Lines from the one containing "left eye: (201, 97)" through the final line of the entries below: reproduce them exactly, all of them and only them.

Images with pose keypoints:
Content starts

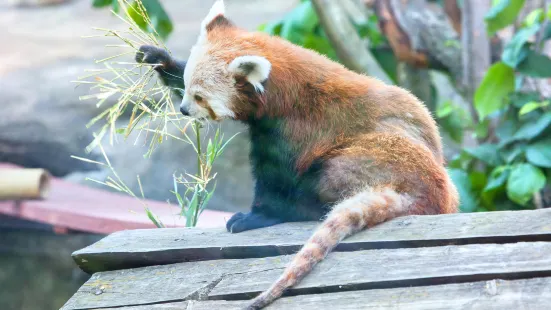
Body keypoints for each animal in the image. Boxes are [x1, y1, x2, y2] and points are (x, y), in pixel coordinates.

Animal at [155, 1, 458, 308]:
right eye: (187, 88)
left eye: (201, 97)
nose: (183, 110)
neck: (282, 88)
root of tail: (432, 194)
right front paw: (162, 61)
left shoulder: (294, 129)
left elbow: (276, 178)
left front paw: (257, 216)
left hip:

Content ends

### ANSWER
left eye: (201, 97)
nose: (183, 110)
neck: (282, 88)
root of tail: (432, 194)
right front paw: (162, 61)
left shoulder: (294, 129)
left elbow: (276, 178)
left front paw: (257, 216)
left hip:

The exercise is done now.